OPINION:
The Supreme Court’s decision in Watson v. Republican National Committee is not bad — it is awful. It is an open invitation to election fraud.
The court’s activist majority ruled that mail-in ballots, which in some states can be counted days or even weeks after Election Day, are valid in determining the outcome of an election.
Associate Justice Amy Coney Barrett, joined by all three of the court’s liberal associate justices, authored the majority opinion — a ruling that rarely fails to disappoint conservatives.
When she was nominated by President Trump, court watchers thought: Here was an authentic constitutionalist. Instead, the justice we got shifts with the prevailing breeze. At times, she seems to go out of her way to prove she has no judicial philosophy at all.
Mail-in ballots have become an attack on election integrity. A case in point is the first round of voting in the Los Angeles mayoral election. On election night, the winners, who would advance to the general election, seemed to be clear: incumbent Mayor Karen Bass, who fiddled while the Palisades fire raged, and reality television star Spencer Pratt.
The third candidate, far-left Los Angeles City Council member Nithya Raman, even conceded defeat.

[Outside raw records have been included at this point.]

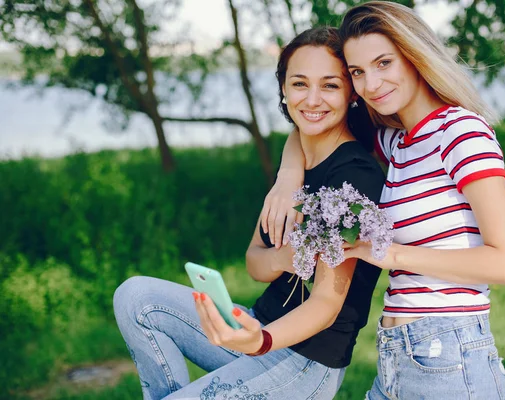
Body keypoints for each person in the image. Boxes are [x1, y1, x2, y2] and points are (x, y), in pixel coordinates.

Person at [259, 2, 505, 399]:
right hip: (397, 358)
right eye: (358, 73)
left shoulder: (460, 134)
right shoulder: (394, 141)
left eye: (383, 63)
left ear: (414, 56)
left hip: (450, 357)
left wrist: (392, 254)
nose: (371, 84)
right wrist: (288, 178)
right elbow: (313, 121)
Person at [113, 26, 386, 400]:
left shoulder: (354, 176)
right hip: (259, 324)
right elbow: (254, 262)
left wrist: (261, 341)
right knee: (135, 297)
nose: (312, 99)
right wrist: (283, 257)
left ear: (351, 93)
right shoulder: (297, 163)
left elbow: (326, 303)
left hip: (304, 361)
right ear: (284, 90)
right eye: (300, 84)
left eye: (330, 86)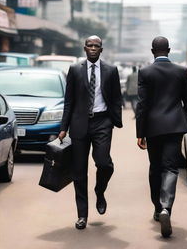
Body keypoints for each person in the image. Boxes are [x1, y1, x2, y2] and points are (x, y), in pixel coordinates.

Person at [59, 35, 123, 230]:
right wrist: (63, 127)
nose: (93, 48)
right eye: (90, 45)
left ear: (101, 49)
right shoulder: (75, 70)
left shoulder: (111, 71)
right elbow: (69, 100)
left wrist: (113, 120)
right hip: (79, 124)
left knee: (104, 163)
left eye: (97, 46)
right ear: (84, 48)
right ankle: (82, 215)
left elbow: (116, 98)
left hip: (102, 122)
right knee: (79, 172)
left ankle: (100, 190)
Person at [136, 36, 187, 238]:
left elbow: (142, 106)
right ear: (168, 50)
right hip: (174, 127)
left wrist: (140, 133)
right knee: (170, 167)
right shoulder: (180, 71)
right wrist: (180, 117)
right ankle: (166, 208)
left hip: (153, 128)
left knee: (155, 167)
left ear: (152, 51)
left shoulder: (145, 72)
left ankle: (156, 207)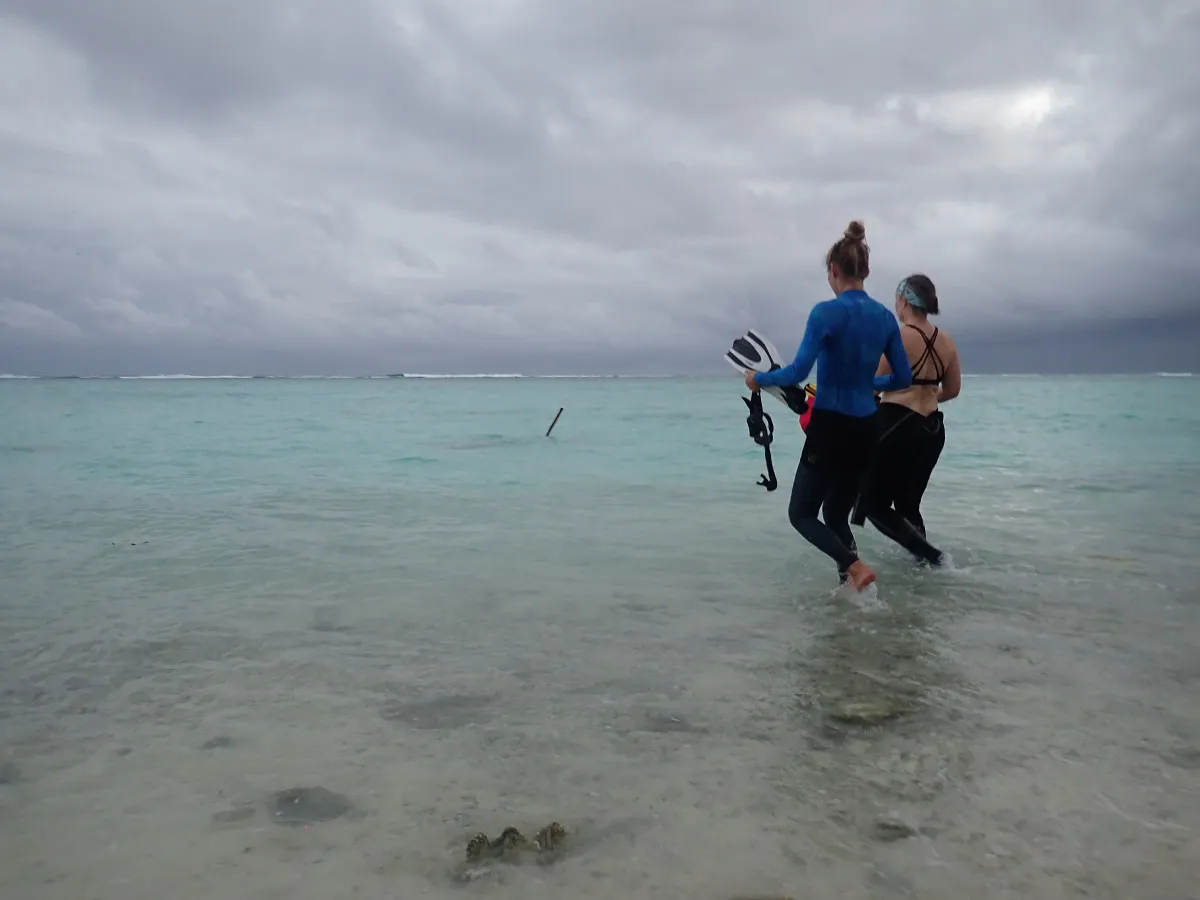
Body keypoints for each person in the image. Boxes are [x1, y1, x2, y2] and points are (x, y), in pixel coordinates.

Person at [745, 221, 912, 591]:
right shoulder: (885, 318)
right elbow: (902, 379)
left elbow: (798, 370)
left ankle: (854, 568)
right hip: (868, 429)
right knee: (835, 514)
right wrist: (869, 382)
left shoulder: (825, 313)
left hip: (830, 428)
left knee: (801, 514)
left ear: (833, 271)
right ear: (865, 272)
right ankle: (854, 598)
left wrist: (758, 379)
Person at [855, 273, 961, 565]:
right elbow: (952, 390)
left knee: (872, 504)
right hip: (932, 430)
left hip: (895, 424)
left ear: (903, 301)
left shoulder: (898, 336)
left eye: (896, 301)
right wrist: (925, 397)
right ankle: (925, 567)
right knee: (907, 504)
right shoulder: (947, 341)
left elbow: (875, 383)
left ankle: (931, 556)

Then, thousands of ballots postmarked on Election Day were miraculously found lying around polling places and, presto chango, Mr. Pratt, the commonsense conservative, failed to make the runoff.
So, on Nov. 3, Los Angeles voters will have a choice between a leftist and an uber-leftist. That is what they call progress in California.
Mail-in voting, which was once limited to those who could not make it to the polls on Election Day (active-duty military, the seriously ill and those traveling), has become a great way for corrupt politicians to steal elections.
Yet there is a saving grace in the ruling, which is based not on constitutional law but rather on the majority’s misinterpretation of federal statutory election law. Congress can correct the statutory interpretation underlying the ruling with a majority vote.
This should provide a big impetus for the Safeguard American Voter Eligibility Act, which would require proof of citizenship to register and vote and would limit mail-in voting.
The SAVE Act passed the House but is languishing in the Senate, where Republicans have a slim majority. In the run-up to a crucial midterm election that could determine the country’s fate for the next two years, the Senate must act now on the SAVE Act.